BEGIN Exercise data

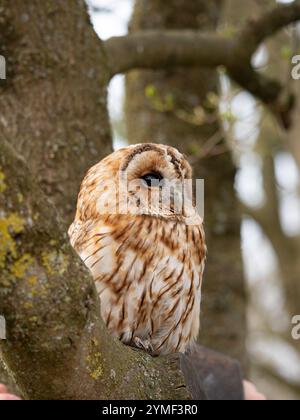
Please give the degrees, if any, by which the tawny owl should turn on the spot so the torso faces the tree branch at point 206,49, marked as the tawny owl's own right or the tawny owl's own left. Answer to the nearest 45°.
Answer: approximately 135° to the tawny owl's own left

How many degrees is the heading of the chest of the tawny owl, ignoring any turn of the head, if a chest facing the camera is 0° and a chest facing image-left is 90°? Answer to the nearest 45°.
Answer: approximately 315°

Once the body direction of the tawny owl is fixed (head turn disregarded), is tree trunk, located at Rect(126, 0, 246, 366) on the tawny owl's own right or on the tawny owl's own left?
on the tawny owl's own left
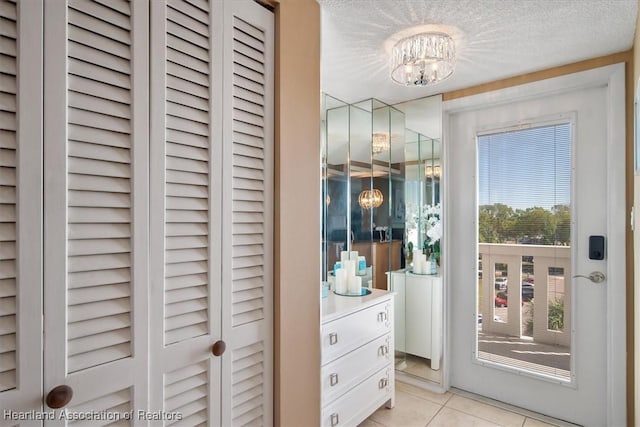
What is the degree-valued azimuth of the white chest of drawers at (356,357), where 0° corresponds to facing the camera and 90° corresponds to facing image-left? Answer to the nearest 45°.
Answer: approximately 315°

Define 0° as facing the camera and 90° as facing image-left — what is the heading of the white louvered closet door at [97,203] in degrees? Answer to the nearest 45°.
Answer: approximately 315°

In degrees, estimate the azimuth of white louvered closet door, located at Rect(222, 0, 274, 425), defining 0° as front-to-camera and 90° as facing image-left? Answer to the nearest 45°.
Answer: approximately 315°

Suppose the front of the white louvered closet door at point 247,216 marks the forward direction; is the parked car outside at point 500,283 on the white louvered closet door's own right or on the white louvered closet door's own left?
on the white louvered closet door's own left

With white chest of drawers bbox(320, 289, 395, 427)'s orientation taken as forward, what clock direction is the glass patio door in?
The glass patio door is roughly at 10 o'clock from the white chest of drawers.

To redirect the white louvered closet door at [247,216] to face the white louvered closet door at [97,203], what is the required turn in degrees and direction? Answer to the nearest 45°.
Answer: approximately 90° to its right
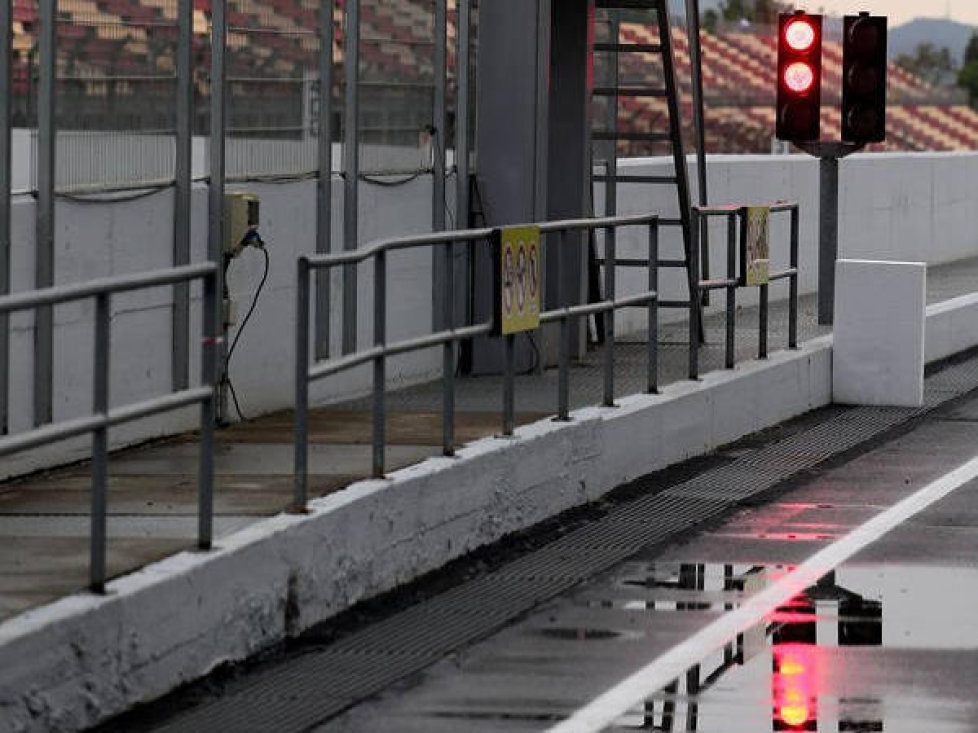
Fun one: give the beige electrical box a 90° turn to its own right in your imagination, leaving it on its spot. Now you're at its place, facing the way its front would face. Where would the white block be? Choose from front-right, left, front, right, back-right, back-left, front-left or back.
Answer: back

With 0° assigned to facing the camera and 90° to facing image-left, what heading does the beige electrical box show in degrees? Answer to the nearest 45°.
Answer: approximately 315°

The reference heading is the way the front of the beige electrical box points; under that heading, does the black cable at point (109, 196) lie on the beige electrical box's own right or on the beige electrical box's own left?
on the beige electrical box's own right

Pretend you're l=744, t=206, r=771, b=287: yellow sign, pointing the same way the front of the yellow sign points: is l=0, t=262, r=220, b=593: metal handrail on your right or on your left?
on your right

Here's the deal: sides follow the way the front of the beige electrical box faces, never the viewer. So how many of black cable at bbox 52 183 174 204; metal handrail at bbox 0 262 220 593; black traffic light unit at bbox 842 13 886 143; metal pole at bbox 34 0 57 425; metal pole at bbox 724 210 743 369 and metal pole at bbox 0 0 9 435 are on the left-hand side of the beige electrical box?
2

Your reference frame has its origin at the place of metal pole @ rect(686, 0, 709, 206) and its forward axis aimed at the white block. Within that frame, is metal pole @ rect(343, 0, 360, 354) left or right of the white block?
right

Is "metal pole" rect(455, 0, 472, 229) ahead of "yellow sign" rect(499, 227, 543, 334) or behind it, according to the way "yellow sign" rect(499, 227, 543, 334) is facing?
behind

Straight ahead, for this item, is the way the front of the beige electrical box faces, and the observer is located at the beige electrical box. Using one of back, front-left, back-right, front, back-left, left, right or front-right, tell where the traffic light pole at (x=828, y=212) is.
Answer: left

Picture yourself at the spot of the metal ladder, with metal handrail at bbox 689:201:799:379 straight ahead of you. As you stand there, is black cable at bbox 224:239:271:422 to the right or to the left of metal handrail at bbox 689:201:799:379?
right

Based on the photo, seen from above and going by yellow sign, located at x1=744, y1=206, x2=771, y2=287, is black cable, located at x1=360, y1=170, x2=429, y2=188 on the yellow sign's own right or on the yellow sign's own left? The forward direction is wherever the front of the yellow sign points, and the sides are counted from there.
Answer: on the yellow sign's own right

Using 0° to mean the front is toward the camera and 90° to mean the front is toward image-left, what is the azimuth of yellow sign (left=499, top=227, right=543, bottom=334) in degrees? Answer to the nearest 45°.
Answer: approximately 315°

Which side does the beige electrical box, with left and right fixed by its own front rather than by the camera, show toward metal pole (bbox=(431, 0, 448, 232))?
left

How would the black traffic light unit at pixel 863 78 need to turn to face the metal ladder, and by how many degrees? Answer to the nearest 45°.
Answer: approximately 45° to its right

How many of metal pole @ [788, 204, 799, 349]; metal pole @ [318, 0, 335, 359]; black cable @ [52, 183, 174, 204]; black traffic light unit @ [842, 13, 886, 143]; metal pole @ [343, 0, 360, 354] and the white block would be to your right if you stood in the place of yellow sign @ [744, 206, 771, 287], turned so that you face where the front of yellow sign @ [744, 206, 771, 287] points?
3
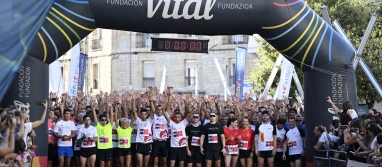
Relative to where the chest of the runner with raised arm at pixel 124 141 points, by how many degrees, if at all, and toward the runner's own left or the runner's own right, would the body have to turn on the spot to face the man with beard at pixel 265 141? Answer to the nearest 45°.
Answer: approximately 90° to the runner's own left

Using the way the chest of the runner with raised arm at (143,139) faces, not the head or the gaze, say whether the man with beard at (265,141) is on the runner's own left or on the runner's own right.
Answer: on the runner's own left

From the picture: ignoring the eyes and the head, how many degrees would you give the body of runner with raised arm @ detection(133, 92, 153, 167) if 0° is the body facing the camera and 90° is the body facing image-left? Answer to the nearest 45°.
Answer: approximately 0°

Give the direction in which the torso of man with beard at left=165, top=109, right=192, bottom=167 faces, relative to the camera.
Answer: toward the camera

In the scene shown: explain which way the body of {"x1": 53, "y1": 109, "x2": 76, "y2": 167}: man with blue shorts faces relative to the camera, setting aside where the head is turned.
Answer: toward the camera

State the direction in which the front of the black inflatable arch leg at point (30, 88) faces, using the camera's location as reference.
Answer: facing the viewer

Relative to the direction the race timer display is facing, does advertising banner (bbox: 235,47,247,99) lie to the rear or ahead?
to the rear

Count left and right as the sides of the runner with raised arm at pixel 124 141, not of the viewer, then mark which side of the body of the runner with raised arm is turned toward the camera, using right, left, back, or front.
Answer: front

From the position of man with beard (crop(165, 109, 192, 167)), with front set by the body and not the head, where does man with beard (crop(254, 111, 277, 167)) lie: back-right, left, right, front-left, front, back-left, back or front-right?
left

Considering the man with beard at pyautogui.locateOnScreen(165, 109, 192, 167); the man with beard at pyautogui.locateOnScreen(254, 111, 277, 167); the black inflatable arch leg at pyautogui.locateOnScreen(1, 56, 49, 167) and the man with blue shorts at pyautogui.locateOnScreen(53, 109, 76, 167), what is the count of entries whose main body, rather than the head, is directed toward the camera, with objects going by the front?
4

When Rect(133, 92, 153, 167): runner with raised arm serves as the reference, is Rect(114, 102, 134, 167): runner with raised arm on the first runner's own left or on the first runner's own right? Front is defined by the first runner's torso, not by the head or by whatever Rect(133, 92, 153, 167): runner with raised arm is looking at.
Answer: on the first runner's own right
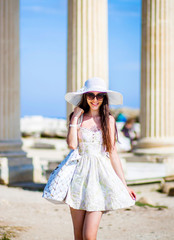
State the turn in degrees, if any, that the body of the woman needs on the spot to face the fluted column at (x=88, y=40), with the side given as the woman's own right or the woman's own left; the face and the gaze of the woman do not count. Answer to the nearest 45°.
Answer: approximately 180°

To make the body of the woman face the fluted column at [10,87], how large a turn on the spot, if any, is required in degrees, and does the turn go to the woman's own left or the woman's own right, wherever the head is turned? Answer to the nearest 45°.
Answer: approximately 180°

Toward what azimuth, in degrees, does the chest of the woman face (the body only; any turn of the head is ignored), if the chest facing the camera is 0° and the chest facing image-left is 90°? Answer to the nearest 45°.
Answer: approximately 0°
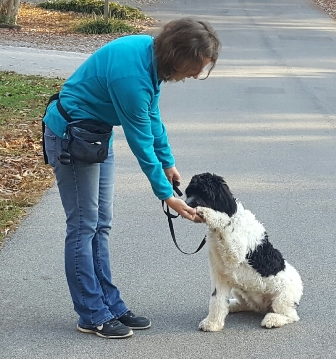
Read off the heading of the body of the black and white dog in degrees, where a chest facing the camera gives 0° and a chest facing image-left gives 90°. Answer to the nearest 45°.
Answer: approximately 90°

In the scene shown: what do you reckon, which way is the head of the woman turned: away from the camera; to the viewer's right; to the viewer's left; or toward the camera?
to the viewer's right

END Exercise data
BEGIN Exercise data

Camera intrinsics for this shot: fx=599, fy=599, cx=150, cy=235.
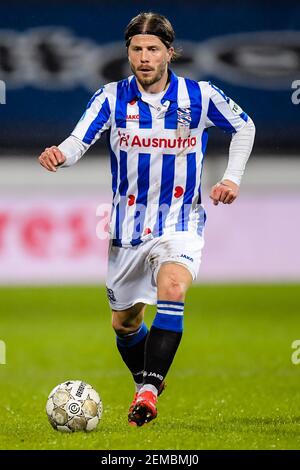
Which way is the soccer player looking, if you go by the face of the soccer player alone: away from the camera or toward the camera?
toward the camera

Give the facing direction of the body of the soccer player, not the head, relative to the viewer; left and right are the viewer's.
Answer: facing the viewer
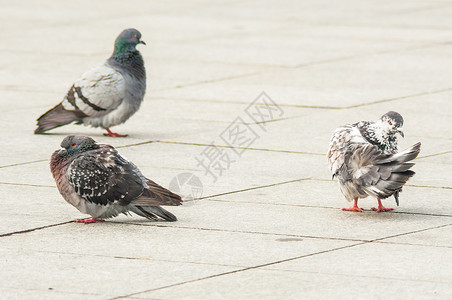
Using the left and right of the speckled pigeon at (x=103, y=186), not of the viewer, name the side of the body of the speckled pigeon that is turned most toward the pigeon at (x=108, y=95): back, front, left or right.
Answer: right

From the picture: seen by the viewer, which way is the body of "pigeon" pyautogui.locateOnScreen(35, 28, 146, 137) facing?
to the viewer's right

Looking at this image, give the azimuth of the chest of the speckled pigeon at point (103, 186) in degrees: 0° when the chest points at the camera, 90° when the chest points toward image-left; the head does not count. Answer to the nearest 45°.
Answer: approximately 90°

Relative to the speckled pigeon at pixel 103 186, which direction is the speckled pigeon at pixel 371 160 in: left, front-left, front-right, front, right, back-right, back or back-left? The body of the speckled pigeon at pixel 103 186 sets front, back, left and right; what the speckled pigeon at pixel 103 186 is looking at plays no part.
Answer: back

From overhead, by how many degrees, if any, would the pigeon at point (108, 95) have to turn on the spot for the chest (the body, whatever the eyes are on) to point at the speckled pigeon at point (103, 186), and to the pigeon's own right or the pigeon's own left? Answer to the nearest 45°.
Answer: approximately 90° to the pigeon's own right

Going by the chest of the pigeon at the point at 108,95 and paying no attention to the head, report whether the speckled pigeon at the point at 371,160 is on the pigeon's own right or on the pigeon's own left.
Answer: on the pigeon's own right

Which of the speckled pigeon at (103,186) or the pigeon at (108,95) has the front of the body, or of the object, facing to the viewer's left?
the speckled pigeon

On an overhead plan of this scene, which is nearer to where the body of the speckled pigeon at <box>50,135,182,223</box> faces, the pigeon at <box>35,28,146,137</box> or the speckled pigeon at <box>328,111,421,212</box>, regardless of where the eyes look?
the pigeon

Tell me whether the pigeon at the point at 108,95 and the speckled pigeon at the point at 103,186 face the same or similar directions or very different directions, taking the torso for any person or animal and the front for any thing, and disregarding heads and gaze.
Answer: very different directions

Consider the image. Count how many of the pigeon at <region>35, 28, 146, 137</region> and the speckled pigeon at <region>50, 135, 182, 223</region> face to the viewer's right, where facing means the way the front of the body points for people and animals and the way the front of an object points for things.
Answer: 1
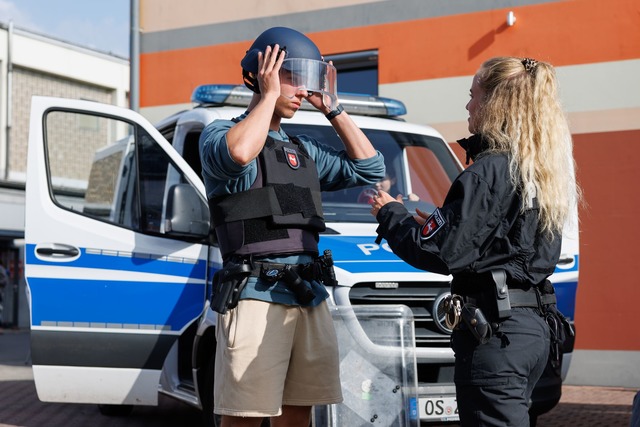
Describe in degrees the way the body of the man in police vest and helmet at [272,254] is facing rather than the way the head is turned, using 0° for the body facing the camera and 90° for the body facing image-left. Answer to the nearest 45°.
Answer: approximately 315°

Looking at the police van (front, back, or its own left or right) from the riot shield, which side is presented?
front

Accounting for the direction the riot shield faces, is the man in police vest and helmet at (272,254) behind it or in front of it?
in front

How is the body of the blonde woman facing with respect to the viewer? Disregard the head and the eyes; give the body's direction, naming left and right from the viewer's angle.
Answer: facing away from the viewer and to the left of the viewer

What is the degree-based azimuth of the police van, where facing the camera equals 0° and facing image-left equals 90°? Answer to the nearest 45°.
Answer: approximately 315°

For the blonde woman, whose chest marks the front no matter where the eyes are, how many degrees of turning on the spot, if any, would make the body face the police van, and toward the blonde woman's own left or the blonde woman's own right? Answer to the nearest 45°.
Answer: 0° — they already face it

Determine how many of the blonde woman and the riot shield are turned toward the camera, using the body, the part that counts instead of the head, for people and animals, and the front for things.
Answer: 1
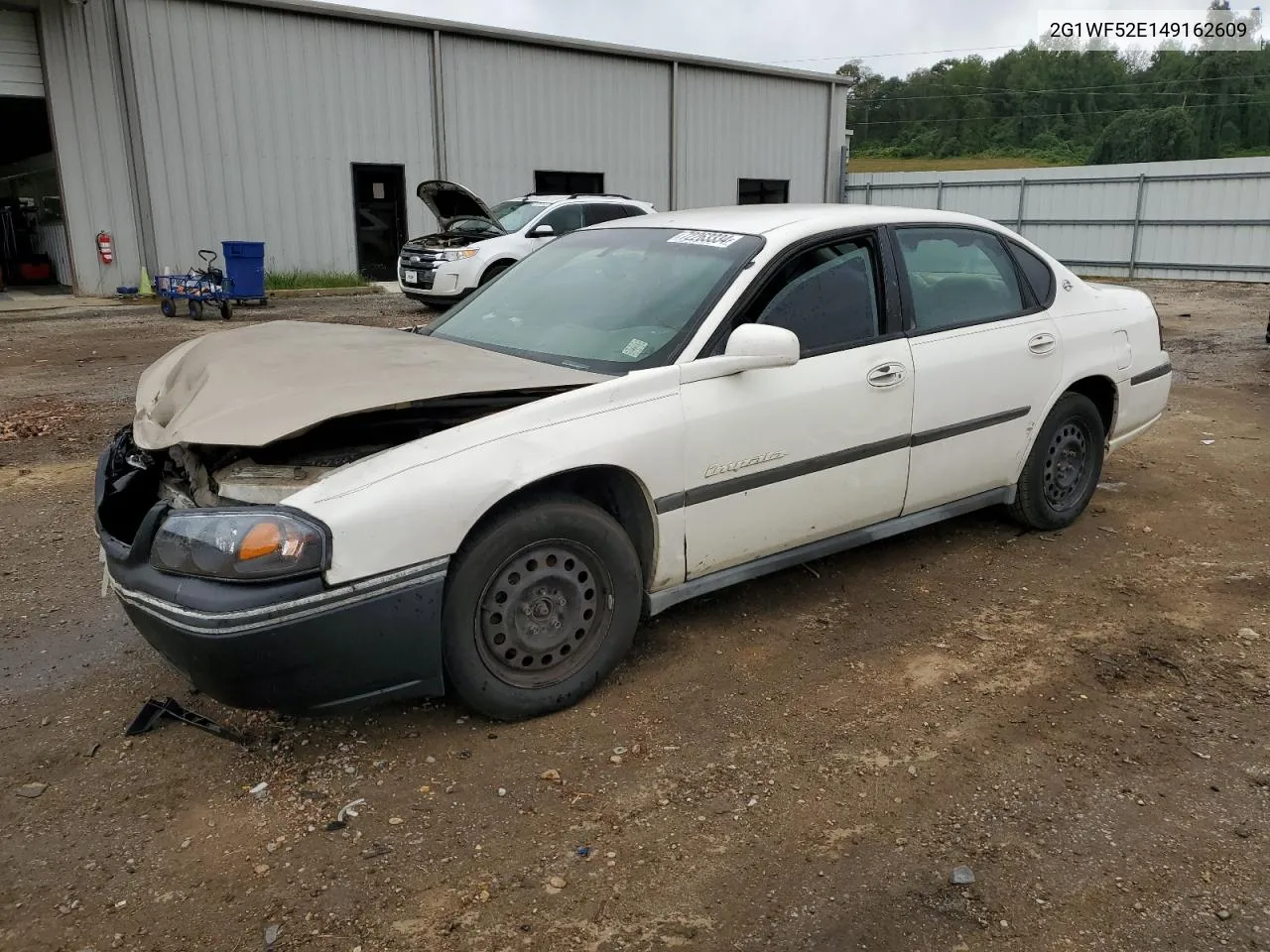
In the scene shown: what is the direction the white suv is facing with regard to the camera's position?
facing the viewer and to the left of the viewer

END Exercise data

Problem description: Reproduce word for word the lines running from the line with "Using the way" to the line with "Answer: front", including both of those lines.

Solution to this exercise:
Using the way the chest of the runner with raised arm at (143,139) faces, not the head or the gaze, say whether the man with beard at (265,141) is on the runner's own left or on the runner's own right.
Answer: on the runner's own left

From the picture: ignoring the eyes and the head, how many degrees would you give the body of runner with raised arm @ detection(133, 92, 153, 167) if 0° is the body facing the camera and 90° is the body facing image-left? Answer to the nearest 45°.
Answer: approximately 0°

Give the direction in which the torso of man with beard at left=165, top=109, right=192, bottom=167 faces, relative to the camera.
Answer: toward the camera

In the scene shown: explain which way the body of {"x1": 53, "y1": 109, "x2": 76, "y2": 167}: man with blue shorts faces relative to the camera, setting aside where the head is turned.
Answer: toward the camera

State the direction in which the front of the black inflatable arch leg at point (30, 88) faces, using the camera's location as reference.
Answer: facing the viewer

Relative to the direction the race timer display is facing, does advertising banner (bbox: 235,47,247,99) lie to the rear or ahead?
to the rear

Count left and right as the sides of the runner with raised arm at pixel 124 141, not of the viewer, then mark which side of the body of the runner with raised arm is turned toward the camera, using right, left, back, or front.
Answer: front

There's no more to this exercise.